**Exercise prompt**
In the article on Hydrostor's Broken Hill storage plan below, reproduce word for word the passage from "Hydrostor in early" up to and including "Courier, last week.".

Storage proponent for huge Broken Hill micro-grid fails to land finance for pilot plant | RenewEconomy

Storage proponent for huge Broken Hill micro-grid fails to land finance for pilot plant

Technology provider for world-leading Broken Hill micro-grid has yet to get finance for South Australia pilot project, and has also laid off its sole Australian employee.

Credit: Supplied

A world-leading storage plan for the mining city of Broken Hill – designed to create one of the world’s biggest renewable energy micro-grids – has been put under question because the technology provider has so far failed to get finance for a pilot project in South Australia, and has also laid off its sole Australian employee.

Hydrostor’s compressed air energy storage (CAES) technology was announced on Wednesday by transmission company Transgrid as its favoured option to replace ageing gas turbines that currently supply the emergency back-up in Broken Hill. It’s the largest CAES project of its type in the world.

Transgrid looked at a bunch of different options, including new transmission lines, and new gas generators, but decided that by far the best plan was for energy storage to support the existing 200MW Silverton wind farm and the 53MW Broken Hill solar farm, which are often unable to produce to capacity because of grid congestion, and cannot produce at all when the main link goes down.

Transgrid looked at several different battery storage and demand response proposals, and decided that its preferred option was the Canadian-based Hydrostor’s Advanced CAES technology, which operates a bit like pumped hydro (but using heated and compressed air rather than water), and can deliver vast amounts of storage – in this case up to 200MW and up to 1,500MWh – enough to supply the town for days or even weeks.

Hydrostor in early 2019 was announced as a winner of $9 million in federal and state funding for a 5MW/10MWh pilot and demonstration project of its technology at the mothballed Angas zinc mine in South Australia. But it has been unable to access the $6 million in ARENA funding, and much of the $3 million state funding, because it has been unable to raise the rest of the $30 million needed for the project.

“We’re well invested to try and make it work, but Covid has presented challenges on the investment side,” the head of Hydrostor’s Australia operations Greg Allen told the local Strathalbyn newspaper, The Courier, last week.

**Data listing**
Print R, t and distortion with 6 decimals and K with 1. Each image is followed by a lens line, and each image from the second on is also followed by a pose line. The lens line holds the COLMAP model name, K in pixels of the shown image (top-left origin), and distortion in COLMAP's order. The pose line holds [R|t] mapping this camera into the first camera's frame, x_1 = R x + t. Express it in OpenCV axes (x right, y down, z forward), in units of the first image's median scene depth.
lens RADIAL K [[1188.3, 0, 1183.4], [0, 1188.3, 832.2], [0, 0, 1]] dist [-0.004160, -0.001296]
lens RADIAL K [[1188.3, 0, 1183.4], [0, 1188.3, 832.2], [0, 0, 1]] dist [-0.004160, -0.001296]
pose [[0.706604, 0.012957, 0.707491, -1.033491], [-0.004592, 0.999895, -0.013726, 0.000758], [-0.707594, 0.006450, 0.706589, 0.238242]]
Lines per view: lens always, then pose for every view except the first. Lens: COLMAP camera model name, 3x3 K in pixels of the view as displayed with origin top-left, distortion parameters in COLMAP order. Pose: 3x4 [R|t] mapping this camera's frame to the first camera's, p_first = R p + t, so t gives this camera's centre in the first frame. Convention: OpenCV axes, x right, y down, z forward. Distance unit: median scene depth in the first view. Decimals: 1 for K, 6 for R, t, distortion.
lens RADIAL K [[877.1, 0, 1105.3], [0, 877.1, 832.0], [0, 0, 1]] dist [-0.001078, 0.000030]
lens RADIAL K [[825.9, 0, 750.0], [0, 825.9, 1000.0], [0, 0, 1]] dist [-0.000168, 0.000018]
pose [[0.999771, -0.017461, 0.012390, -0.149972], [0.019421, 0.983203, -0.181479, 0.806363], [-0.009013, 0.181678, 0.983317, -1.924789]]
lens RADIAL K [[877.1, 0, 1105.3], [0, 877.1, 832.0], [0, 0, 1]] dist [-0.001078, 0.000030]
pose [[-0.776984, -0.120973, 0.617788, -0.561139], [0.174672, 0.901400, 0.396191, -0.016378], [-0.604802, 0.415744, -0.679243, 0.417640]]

**Task response**
Hydrostor in early 2019 was announced as a winner of $9 million in federal and state funding for a 5MW/10MWh pilot and demonstration project of its technology at the mothballed Angas zinc mine in South Australia. But it has been unable to access the $6 million in ARENA funding, and much of the $3 million state funding, because it has been unable to raise the rest of the $30 million needed for the project.

“We’re well invested to try and make it work, but Covid has presented challenges on the investment side,” the head of Hydrostor’s Australia operations Greg Allen told the local Strathalbyn newspaper, The Courier, last week.